Variations in policies

It is also important to mention that each NICU and their protocols for when they place central lines and how long they keep in UACs, UVC, and/or PICC lines will vary. Some NICUs will place UVCs if an infant is below a certain gestational age like 28 or 30 weeks’ gestation, where other units may start PIVs then place a PICC line if needed rather than inserting a UVC. 

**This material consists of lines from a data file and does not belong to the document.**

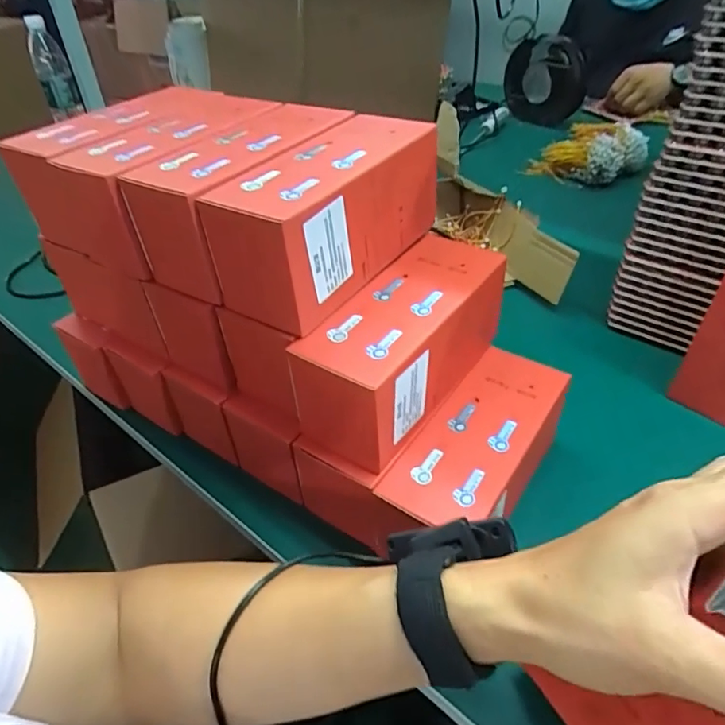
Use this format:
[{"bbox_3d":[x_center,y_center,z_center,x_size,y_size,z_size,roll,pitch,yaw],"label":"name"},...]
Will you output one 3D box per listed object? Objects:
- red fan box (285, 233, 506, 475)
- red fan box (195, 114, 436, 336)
[{"bbox_3d":[0.034,-0.014,0.411,0.084,0.087,0.186,29,52,31],"label":"red fan box"},{"bbox_3d":[-0.021,-0.110,0.394,0.084,0.091,0.182,27,51,30],"label":"red fan box"}]

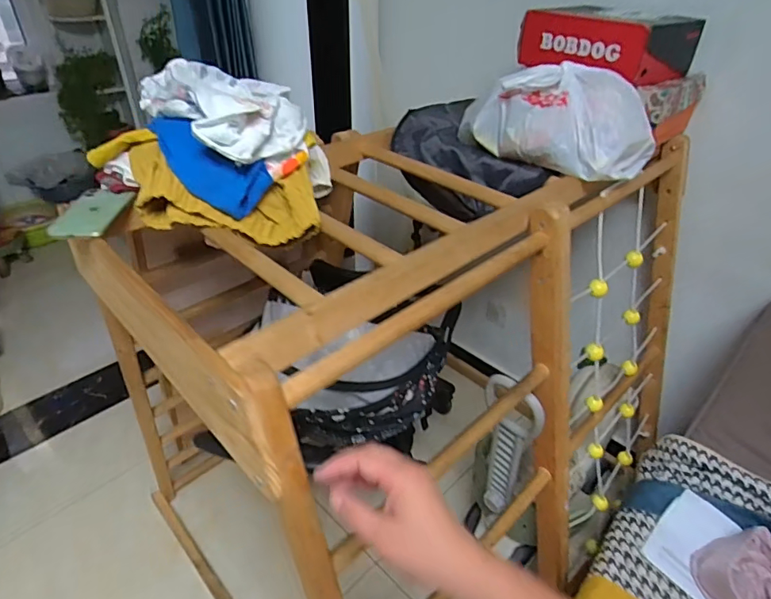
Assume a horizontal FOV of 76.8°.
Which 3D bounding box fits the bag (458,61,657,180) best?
[{"bbox_3d":[0.308,-0.350,0.934,0.346,0.154,0.179,16,38,18],"label":"bag"}]

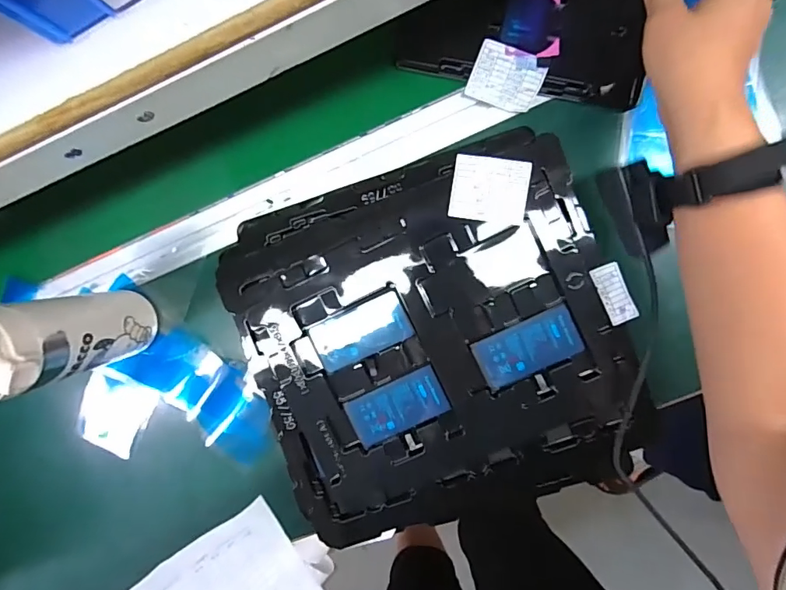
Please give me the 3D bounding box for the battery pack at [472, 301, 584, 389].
[{"bbox_3d":[0.115,0.045,0.400,0.084,0.011,0.043,-25,91,6],"label":"battery pack"}]

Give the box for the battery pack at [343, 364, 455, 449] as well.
[{"bbox_3d":[0.005,0.098,0.411,0.083,0.006,0.045,-25,91,6],"label":"battery pack"}]

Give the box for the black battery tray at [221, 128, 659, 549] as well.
[{"bbox_3d":[0.038,0.042,0.417,0.321,0.047,0.305,-16,92,6],"label":"black battery tray"}]

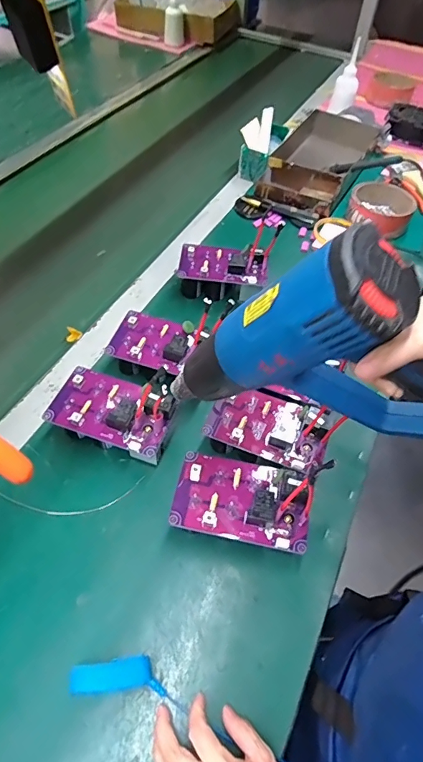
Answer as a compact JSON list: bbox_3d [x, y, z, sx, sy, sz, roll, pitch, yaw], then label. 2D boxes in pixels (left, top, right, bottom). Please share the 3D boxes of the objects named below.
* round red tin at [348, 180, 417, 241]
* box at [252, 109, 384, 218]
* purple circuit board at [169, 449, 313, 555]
[{"bbox_3d":[0.337,-0.346,0.854,0.122,0.044,0.140,22,54,12],"label":"round red tin"},{"bbox_3d":[0.226,-0.484,0.939,0.196,0.059,0.342,24,55,14],"label":"box"},{"bbox_3d":[0.032,0.119,0.443,0.138,0.025,0.085,12,53,5],"label":"purple circuit board"}]

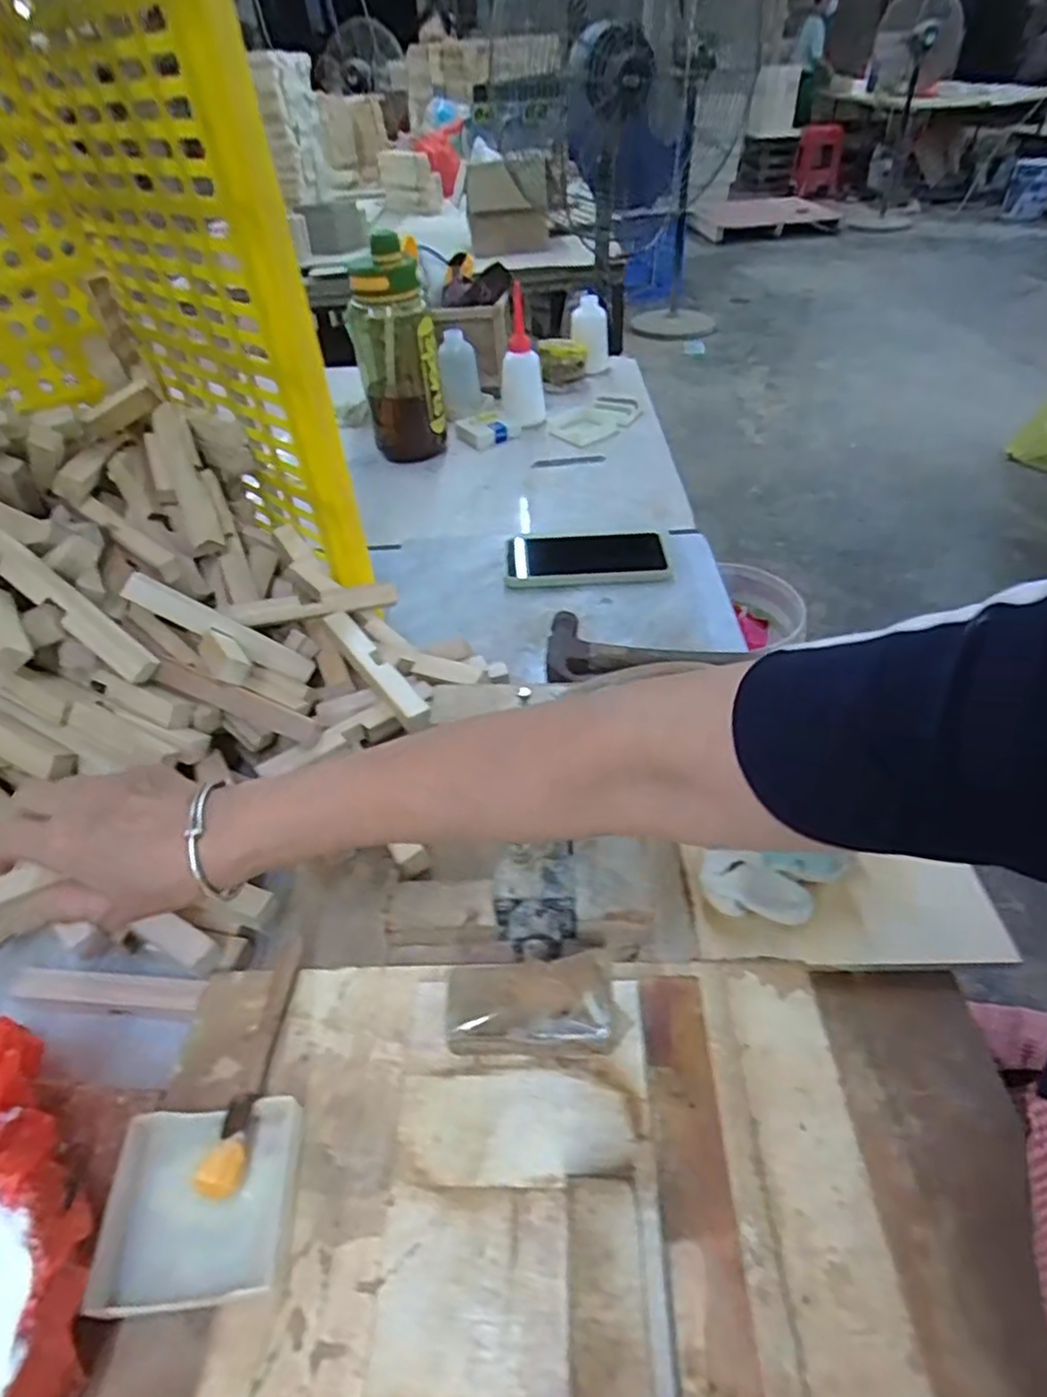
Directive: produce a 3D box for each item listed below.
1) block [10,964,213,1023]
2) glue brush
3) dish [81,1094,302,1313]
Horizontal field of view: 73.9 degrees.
[{"bbox_3d":[-0.249,0.174,0.415,0.122,0.011,0.023,2,43,6],"label":"block"},{"bbox_3d":[-0.128,0.175,0.344,0.015,0.015,0.126,-2,32,2],"label":"glue brush"},{"bbox_3d":[-0.142,0.219,0.304,0.078,0.015,0.070,-6,44,-2],"label":"dish"}]

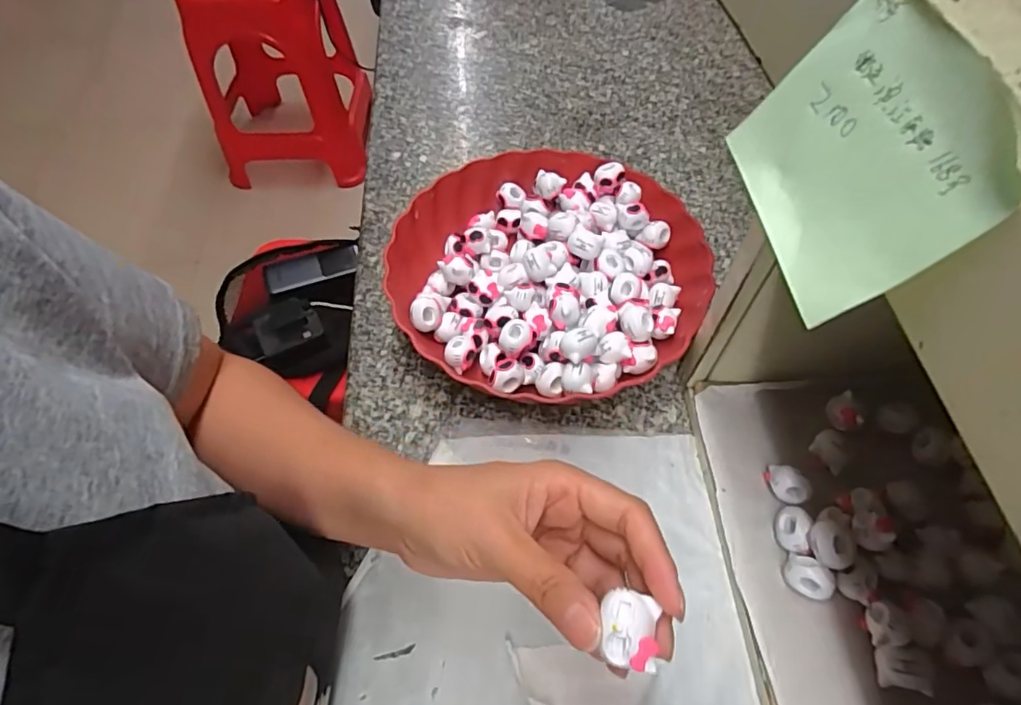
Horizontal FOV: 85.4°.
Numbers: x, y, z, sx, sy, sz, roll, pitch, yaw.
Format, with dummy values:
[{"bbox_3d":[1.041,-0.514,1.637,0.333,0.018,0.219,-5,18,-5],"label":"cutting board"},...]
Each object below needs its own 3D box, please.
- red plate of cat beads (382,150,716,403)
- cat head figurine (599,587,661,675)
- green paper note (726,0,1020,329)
[{"bbox_3d":[0.028,-0.065,0.436,0.223,0.055,0.228,-1,57,1],"label":"red plate of cat beads"},{"bbox_3d":[0.042,0.098,0.195,0.019,0.008,0.024,5,58,5],"label":"cat head figurine"},{"bbox_3d":[0.112,-0.066,0.180,0.006,0.069,0.095,9,57,-27],"label":"green paper note"}]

As a parent, I think it’s important for you to not only know what kind of IV access your infant has, but to also understand the differences between peripheral IVs and the different central lines options. As always, if you have questions or do not understand something, please ask your infant’s care team or provider for clarification. 

Closing

I hope you enjoyed this basic review on IV access and central lines commonly used in the NICU. I think it is important that parents understand what the different peripheral and central lines are that are commonly used in the NICU. It is also important to know what complications may be associated with each line. I hope this review has been valuable for you whether you are a novice NICU clinician or a NICU parent. 

As always, if your baby is in the NICU, ask their provider for clarification on what type of IV access they have or will likely have in the future so you thoroughly understand the plan of care for you baby. 


References

Andrea, V., Prontera, G., Rubortone, S., Pezza, L., Pinna, G., Barone, G., Pitturati, M., & Vento, G. (2022). Umbilical Venous Catheter Update: A Narrative Review Including Ultrasound and Training. Frontiers in Pediatrics, 9, 1-9. 

Cho, H. & Cho, H. (2019). Central Line-Associated Bloodstream Infections in Neonates. Korean Journal of Pediatrics, 62(3), 79-84. 

Dumpa, V. & Avulakunta, I. (2022, April). Umbilical Artery Catheterization. StatPearls Publishing. https://www.ncbi.nlm.nih.gov/books/NBK559111/

Eichenwald, E. Hansen, A., Martin, C., & Stark, A. (2017). Cloherty and Stark’s Manual of Neonatal Care, Eight Edition. Wolters Kluwer. 

Gomella, T., Eyal, F., & Bany-Mohammed, F. (2020). Gomella’s Neonatology: Management, Procedures, On-Call Problems, Diseases, and Drugs, Eight Edition. McGraw-Hill. 

Gardner, S., Carter, B., Enzman-Hines, M., & Niermeyer, S. (2021). Merenstein & Garner’s Handbook of Neonatal Intensive Care Nursing: An Interprofessional Approach, Ninth Edition. Elsevier.